Teacher involvement in research communities makes no difference to pupils' outcomes, a new study has found.
A trial conducted by the Education Endowment Foundation (EEF) did find some evidence of a positive relationship between teachers’ interest in academic research and pupils’ outcomes – but this was unrelated to whether or not they were members of a research learning community.
The EEF study states: “In recent years, there has been an international trend towards the use of evidence to inform practice. Both in the UK and internationally, greater focus has been placed on addressing the gap between research evidence and professional practice…
“For instance, initiatives such as ResearchED in the UK have aimed to bridge the gap between research and practice in education by bringing together researchers, teachers, and policymakers.”
To test whether membership of research learning communities, such as ResearchED, made any difference to pupils’ outcomes, EEF conducted a trial in 159 primary schools.
These schools were given access to a programme devised by the UCL Institute of Education, to facilitate access to – and discussions about – high-quality research evidence.
The average cost of the intervention was £860 for each school, or £3 per pupil, over three years.
However, the academics found no evidence that membership of a research learning community improved reading outcomes for children at key stage 2.
Exploratory analysis identified some evidence of a small positive relationship between teachers’ disposition towards research and pupils’ outcomes. However, this was irrespective of the teachers’ involvement in a research learning community.
The project did appear to have a positive effect on teachers’ disposition towards research. However, the EEF states: “There was…some evidence that this impact may have been influenced by other factors, such as the level of postgraduate qualifications or seniority of teachers that took part in the intervention.”
'Far from straightforward'
Some teachers told the EEF that it could take a number of years’ involvement in a research learning community before there was any impact on their teaching practice, or on pupils’ outcomes.
Sir Kevan Collins, chief executive of the EEF, said: “Teachers and school leaders now have access to a significant and growing body of academic research, with enormous potential to improve pupil attainment and save schools money.

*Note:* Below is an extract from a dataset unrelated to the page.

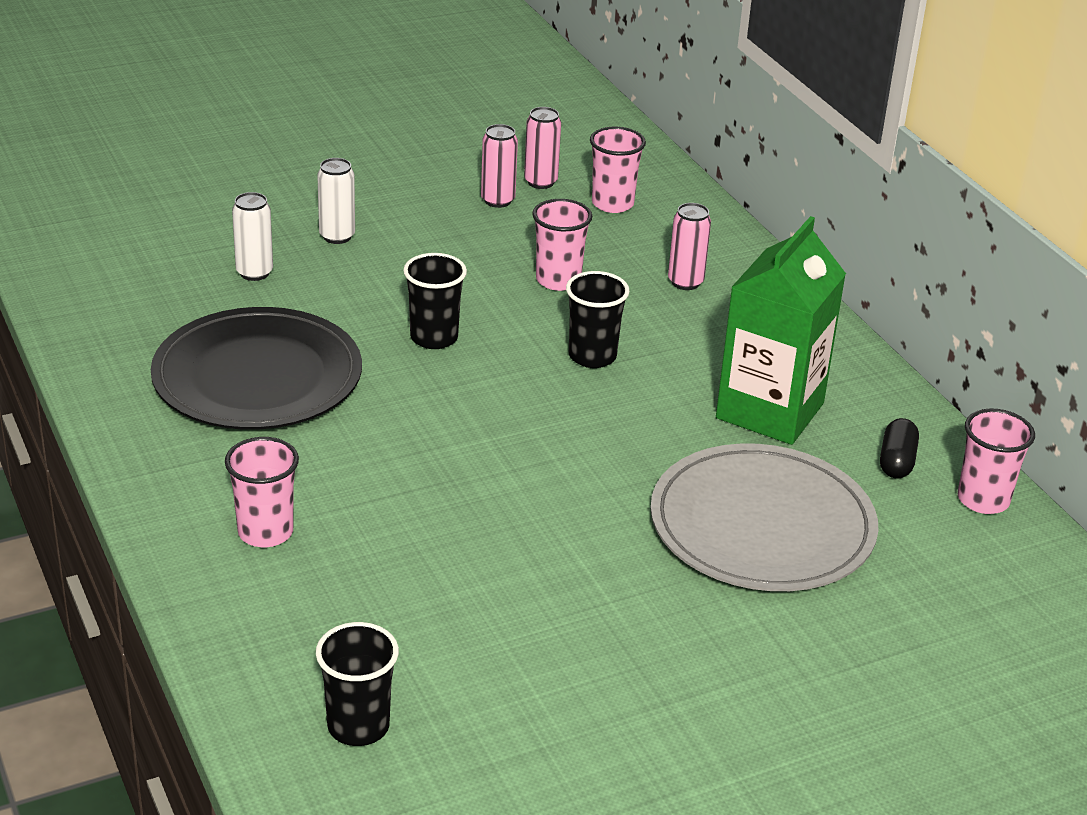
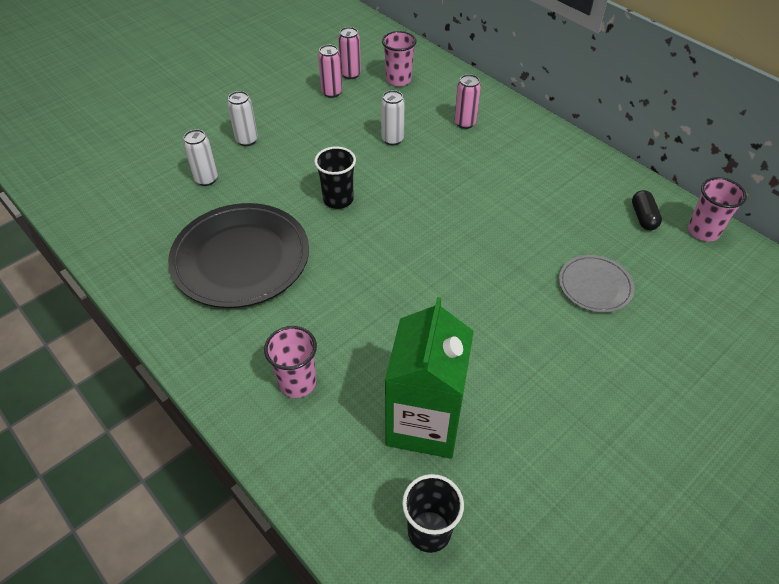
camera: 15 degrees left, 15 degrees up
(558, 280) = (392, 139): pink cup -> white can
(592, 356) = (438, 188): black cup -> none
(762, 525) = (595, 286): grey plate -> grey plate, size x0.52
(770, 411) = (556, 200): green carton -> green carton (424, 422)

“But we need to make sure that research findings get into the hands of teachers in ways that are most likely to have an impact.
“Getting teachers to engage with research is far from straightforward.”
Tom Bennett, founder of ResearchED, said that he was unsuprised by the findings of this study. "The thing about the EEF is that they're looking for some very definable, quantifiable outcomes, like have pupils' improved," he said. "But, with research, you might be looking at something that happens over several years.
"Really, the best way to get research into people's classrooms in a meaningful way is to get it into teacher-training, or as a long-term professional-development programme."